Kindred Group, attraverso i suoi marchi 32Red e Unibet, annuncia l’estensione della sua strategia di gioco responsabile attraverso le squadre di calcio che sponsorizza nel Regno Unito. L’iniziativa vedrà la messaggistica di gioco responsabile che domina tutte le partite in cui due squadre 32Redgiocano durante la stagione 2019/20.

La novità debutta nel corso di una delle più grandi partite del calcio mondiale, Rangers vs Celtic, in cui il logo modificato della maglia dei Rangers riportavala dicitura “32Red: Stay in Control” ed è stata vista da un pubblico live di oltre 670.000 persone. Ora, il marchio ha ampliato questo approccio in campionato con il match tra i Leeds United contro Derby lo scorso sabato. 

L’impegno si estende anche all’utilizzo di altre risorse del Gruppo Kindred nel calcio, compresi i pannelli pubblicitari perimetrali dello stadio a LED – che finora hanno visto un pubblico cumulativo di oltre 8,5 milioni di persone in questa stagione. Inoltre, la pubblicità dei programmi,sui social media e le e-mail vedranno un aumento del livello di messaggistica di gioco responsabile. 

“Siamo lieti di lanciare questa iniziativa che si basa su alcuni dei lavori che abbiamo già svolto. I fan avranno già notato le nostre schede LED in questa stagione con messaggi di gioco responsabili, ma questo è un altro passo avanti per noi ”, afferma Neil Banbury, direttore generale del Regno Unito di Kindred.

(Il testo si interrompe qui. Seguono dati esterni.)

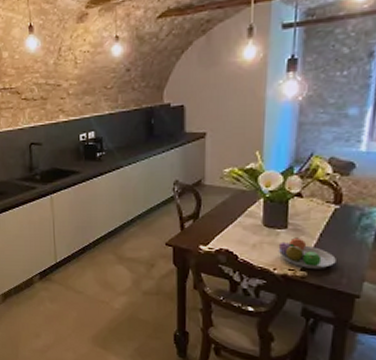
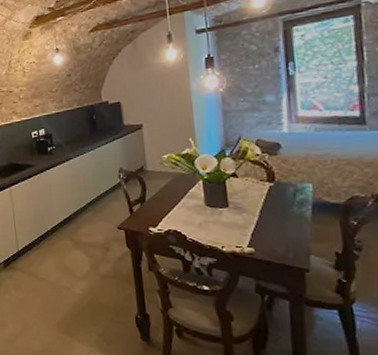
fruit bowl: present [278,237,336,269] -> none [222,215,280,245]

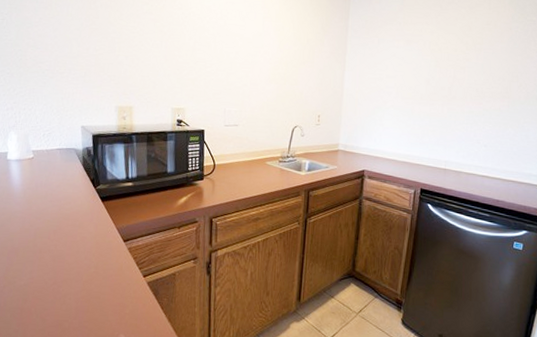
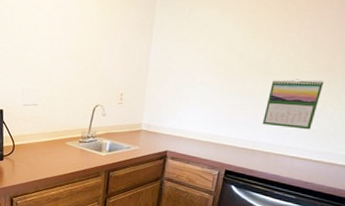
calendar: none [451,103,503,150] -> present [262,79,324,130]

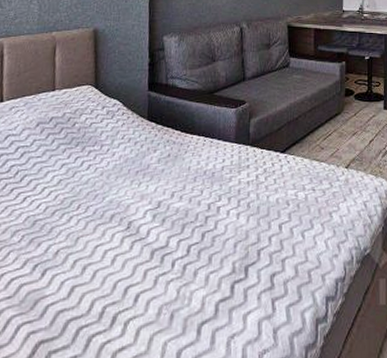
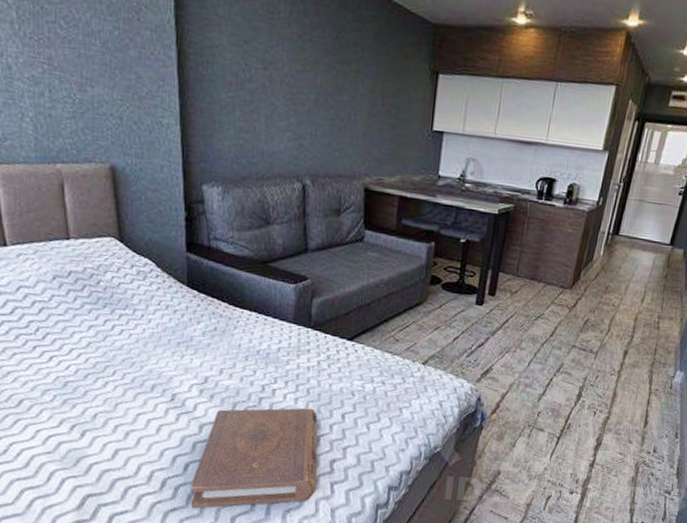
book: none [139,222,259,346] -> present [190,408,318,509]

“Le società di gioco d’azzardo e l’industria in generale svolgono un ruolo importante nell’affrontare il gioco d’azzardo problematico. Rimuovere l’industria dagli occhi del pubblico sarebbe irresponsabile. Invece, c’è una fantastica opportunità per gli sponsor di squadre di calcio di fare molto di più. Le società calcistiche si rivolgono ad un pubblico adulto, e come tali sono un importante mezzo per la promozione di comportamenti di gioco più sani e per il  controllo ”, continua Banbury.

L’annuncio di Kindred arriva quando le recenti ricerche della Football League inglese hanno dimostrato che il 71% degli appassionati di calcio riteneva che il coinvolgimento dei team calcistici nel gioco fosse accettabile, con il 62% di coloro che lo consideravano accettabile con garanzie adeguate per proteggere i giovani e i giocatori problematici.